“Foucault at the Movies” by Patrice Maniglier and Dork Zabunyan— A Philosopher and Film

Maniglier, Patrice and Dork Zabunyan, “Foucault at the Movies”, translated by Clare O’Farrell, Oxford University Press, 2018.

A Philosopher and Film

Amos Lassen

I do not remember that Michel Foucault was a film bug but that could be just because I did not pay attention; something that is hard to do when dealing with a great mind. I now know that his “work on film, although not extensive, compellingly illustrates the power of bringing his unique vision to bear on the subject and offers valuable insights into other aspects of his thought.” This new volume brings together all of Foucault’s commentary on film, some of it available for the first time in English and with important contemporary analyses and further extensions of this work.

Here we see Foucault’s writings on film “in the context of the rest of his work as well as within a broad historical and philosophical framework.” They show how Foucault’s work directly or indirectly inspired both film critics and directors in different ways and discuss his ideas in relation to significant movements within film theory and practice. Included are film reviews and discussions by Foucault as well as his interviews with the prestigious film magazine “Cahiers du cinema” and other influential journals. We have his dialogues with the noted French feminist writer Hélène Cixous and film directors Werner Schroeter and René Féret. Foucault emphasizes the relationship of film to history, the body, power and politics, knowledge, sexuality, aesthetics, and institutions of internment (all of which are his areas of expertise).

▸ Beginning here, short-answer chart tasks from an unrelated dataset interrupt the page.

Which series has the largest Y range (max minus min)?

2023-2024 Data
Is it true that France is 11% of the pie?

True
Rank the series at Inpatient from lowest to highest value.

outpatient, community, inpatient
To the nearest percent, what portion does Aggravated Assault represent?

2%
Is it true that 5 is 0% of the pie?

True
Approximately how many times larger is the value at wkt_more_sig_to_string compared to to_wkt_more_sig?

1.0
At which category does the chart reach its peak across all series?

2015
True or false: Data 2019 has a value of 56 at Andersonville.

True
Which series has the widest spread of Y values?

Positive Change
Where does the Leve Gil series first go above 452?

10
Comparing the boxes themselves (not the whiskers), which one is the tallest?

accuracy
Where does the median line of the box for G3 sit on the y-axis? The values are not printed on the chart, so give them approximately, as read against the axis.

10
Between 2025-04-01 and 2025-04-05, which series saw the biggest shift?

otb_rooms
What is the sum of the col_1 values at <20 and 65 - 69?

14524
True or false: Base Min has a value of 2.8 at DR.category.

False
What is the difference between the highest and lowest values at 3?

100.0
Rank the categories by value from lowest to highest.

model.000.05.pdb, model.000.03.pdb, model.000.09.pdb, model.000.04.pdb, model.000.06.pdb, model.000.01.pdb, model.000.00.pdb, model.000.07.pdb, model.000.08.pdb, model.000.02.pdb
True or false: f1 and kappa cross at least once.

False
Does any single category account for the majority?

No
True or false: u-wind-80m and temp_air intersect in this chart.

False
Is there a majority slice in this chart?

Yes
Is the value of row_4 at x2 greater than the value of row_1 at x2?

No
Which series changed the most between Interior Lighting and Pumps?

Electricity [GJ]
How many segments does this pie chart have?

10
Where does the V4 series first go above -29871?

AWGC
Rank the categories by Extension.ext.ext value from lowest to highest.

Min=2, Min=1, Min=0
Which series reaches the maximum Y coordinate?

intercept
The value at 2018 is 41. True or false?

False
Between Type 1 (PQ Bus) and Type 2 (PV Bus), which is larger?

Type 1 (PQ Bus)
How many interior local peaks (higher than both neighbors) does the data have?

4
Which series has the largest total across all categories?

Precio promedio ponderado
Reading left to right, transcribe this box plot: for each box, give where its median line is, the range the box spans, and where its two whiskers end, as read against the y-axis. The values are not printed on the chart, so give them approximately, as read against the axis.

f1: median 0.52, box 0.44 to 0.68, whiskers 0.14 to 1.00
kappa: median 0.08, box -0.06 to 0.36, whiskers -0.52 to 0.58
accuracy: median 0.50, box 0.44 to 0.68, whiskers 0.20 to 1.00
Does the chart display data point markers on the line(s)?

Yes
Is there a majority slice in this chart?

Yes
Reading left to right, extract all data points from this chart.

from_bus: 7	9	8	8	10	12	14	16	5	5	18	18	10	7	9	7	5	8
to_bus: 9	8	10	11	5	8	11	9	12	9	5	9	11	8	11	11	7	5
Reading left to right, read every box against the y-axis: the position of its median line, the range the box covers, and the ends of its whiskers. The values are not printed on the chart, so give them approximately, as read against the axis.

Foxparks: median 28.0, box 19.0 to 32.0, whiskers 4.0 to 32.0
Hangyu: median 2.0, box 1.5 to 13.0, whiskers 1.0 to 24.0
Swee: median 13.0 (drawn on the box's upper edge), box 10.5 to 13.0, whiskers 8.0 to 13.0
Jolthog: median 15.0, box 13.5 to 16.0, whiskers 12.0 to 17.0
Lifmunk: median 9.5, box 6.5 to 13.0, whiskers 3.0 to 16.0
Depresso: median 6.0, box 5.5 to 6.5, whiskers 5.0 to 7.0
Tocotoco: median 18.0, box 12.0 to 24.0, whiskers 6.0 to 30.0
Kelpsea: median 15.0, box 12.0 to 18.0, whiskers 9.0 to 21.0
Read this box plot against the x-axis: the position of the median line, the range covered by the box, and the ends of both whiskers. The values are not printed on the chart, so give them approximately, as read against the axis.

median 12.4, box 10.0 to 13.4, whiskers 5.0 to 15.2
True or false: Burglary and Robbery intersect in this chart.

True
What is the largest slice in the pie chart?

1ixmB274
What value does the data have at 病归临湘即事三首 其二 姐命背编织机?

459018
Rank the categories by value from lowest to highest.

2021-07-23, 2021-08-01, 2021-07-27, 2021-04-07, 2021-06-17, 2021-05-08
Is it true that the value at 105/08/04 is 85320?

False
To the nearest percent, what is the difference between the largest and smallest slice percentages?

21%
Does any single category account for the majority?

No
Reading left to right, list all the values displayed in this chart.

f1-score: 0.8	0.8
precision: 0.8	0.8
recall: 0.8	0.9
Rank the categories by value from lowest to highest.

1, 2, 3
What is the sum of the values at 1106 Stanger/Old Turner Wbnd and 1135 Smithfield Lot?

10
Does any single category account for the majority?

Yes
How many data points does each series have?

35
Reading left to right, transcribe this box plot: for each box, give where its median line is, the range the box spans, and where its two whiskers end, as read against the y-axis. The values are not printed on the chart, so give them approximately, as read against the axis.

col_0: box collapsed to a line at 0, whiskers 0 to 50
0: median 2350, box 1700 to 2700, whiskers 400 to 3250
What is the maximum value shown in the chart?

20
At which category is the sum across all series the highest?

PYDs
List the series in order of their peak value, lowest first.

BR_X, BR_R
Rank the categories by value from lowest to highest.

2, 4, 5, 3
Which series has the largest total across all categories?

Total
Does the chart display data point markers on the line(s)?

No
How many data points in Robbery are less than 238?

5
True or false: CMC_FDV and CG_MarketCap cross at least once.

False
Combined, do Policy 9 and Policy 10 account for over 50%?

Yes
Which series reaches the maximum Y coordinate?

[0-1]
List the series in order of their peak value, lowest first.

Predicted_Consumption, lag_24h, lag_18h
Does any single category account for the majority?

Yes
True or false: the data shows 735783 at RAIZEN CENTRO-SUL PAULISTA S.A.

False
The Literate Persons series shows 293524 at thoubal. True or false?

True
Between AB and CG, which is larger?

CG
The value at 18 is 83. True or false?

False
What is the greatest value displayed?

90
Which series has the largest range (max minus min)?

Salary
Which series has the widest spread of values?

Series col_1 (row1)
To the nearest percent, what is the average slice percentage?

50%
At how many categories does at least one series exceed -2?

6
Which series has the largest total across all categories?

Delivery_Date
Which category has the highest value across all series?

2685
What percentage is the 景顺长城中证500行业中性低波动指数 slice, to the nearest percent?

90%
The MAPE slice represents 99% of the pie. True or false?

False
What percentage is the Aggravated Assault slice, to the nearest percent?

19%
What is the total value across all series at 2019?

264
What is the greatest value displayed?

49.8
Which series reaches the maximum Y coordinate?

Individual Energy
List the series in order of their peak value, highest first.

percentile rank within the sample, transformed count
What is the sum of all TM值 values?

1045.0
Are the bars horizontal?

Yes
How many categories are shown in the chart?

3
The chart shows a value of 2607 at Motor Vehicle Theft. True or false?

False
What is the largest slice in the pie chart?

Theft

We have Foucault speaking in his own voice and saying that “the art of living” means “that psychology must be killed; that the body must be dismantled; that memory must function without remembering; and that passion is more interesting than love.” It s fascinating that what he has to say about movies increases our understanding of Foucault’s thought. This is quite a stimulating looked at a contribution from Foucault that has been not dealt with.